• Provided data:

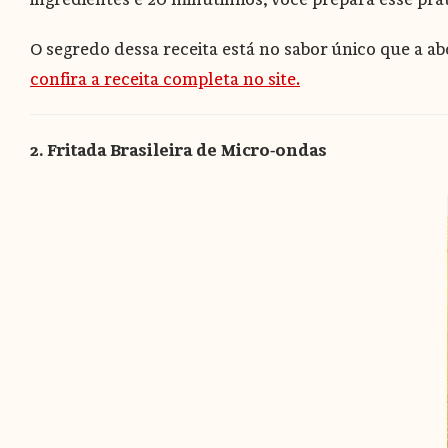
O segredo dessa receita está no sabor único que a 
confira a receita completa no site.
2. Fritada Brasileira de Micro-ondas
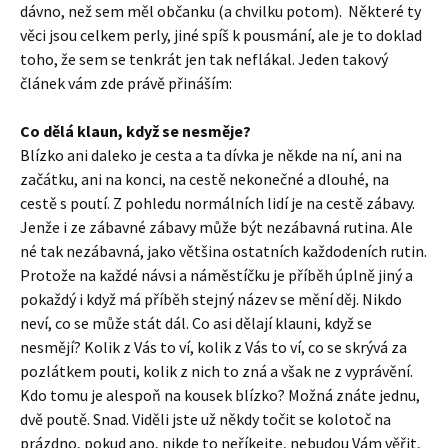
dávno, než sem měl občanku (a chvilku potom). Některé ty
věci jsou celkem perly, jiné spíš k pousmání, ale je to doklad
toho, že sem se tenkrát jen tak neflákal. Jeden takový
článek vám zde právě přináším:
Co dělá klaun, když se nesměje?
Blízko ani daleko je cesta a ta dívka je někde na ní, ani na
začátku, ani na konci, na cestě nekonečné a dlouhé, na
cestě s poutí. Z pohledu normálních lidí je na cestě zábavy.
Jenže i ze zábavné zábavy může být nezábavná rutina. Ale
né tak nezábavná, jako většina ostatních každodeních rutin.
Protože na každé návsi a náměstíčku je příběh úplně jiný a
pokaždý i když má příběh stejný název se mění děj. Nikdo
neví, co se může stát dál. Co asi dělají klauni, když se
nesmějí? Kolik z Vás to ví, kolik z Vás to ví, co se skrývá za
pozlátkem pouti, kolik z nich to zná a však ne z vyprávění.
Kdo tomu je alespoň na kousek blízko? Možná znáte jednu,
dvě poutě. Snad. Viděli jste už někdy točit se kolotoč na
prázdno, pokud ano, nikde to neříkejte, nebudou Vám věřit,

---

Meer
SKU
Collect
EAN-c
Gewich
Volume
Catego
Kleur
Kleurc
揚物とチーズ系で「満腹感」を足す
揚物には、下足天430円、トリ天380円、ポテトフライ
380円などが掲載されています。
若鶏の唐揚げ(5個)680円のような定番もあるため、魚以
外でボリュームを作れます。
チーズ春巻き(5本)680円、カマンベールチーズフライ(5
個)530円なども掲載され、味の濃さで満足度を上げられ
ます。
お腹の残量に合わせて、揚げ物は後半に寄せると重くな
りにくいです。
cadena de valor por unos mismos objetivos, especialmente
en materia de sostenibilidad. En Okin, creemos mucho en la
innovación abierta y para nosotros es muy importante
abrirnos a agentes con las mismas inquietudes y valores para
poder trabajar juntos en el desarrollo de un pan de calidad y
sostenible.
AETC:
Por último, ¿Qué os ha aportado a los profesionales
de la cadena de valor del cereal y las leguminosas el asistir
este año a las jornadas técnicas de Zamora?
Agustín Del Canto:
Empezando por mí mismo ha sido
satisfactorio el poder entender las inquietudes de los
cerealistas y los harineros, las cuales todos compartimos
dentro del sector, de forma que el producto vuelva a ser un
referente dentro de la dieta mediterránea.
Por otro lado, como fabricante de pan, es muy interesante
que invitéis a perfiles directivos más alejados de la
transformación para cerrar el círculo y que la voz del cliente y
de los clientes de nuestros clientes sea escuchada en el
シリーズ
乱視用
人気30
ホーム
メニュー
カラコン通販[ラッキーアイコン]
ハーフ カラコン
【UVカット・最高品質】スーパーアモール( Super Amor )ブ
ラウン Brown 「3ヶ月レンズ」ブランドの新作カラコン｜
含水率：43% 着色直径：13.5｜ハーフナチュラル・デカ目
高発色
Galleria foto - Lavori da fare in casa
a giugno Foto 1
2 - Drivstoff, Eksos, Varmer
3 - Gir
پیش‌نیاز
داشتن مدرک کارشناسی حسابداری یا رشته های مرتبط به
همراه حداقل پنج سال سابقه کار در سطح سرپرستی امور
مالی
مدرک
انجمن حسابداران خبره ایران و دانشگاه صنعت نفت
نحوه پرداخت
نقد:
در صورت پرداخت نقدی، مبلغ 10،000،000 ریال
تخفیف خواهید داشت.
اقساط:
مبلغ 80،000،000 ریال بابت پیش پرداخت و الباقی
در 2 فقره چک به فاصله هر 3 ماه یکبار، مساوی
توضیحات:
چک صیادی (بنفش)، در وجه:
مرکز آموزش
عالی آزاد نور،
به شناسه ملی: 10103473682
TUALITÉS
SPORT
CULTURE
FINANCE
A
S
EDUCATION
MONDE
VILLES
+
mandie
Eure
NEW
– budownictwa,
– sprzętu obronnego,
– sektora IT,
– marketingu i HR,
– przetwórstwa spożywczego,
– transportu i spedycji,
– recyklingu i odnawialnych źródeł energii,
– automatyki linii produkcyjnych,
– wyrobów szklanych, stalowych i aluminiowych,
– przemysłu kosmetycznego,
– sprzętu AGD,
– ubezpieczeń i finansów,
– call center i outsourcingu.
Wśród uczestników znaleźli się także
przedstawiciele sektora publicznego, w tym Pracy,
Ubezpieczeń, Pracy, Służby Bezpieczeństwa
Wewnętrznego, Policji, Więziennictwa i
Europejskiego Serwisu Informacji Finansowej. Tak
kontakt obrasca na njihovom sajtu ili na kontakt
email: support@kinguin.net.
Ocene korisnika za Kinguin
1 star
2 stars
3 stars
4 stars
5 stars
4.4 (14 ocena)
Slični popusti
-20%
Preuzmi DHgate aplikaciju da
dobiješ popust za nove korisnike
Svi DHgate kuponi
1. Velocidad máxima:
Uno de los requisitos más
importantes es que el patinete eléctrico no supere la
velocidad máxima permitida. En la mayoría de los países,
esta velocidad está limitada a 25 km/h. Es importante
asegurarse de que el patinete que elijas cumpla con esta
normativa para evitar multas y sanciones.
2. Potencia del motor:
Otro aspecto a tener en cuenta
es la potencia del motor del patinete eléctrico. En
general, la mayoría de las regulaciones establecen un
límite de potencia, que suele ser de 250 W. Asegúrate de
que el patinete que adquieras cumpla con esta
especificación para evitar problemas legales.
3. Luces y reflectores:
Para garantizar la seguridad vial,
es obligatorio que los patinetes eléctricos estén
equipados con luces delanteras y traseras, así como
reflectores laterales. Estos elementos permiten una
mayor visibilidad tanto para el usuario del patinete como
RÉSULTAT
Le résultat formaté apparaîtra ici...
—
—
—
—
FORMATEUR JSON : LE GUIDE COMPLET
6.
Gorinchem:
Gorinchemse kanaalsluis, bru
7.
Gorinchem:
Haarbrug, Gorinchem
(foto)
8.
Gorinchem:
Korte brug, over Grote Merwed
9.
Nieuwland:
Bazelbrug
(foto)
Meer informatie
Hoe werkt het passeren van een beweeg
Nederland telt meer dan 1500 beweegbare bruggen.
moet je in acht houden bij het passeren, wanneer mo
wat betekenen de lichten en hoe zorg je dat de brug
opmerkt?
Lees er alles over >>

• Job:
In the records above, find the line with "2. Fritada Brasileira de Micro-ondas" and the line with "cestě s poutí."; please transcribe exactly those two lines and all lines between them, omitting any picture.

• Written answer:
2. Fritada Brasileira de Micro-ondas
dávno, než sem měl občanku (a chvilku potom). Některé ty
věci jsou celkem perly, jiné spíš k pousmání, ale je to doklad
toho, že sem se tenkrát jen tak neflákal. Jeden takový
článek vám zde právě přináším:
Co dělá klaun, když se nesměje?
Blízko ani daleko je cesta a ta dívka je někde na ní, ani na
začátku, ani na konci, na cestě nekonečné a dlouhé, na
cestě s poutí. Z pohledu normálních lidí je na cestě zábavy.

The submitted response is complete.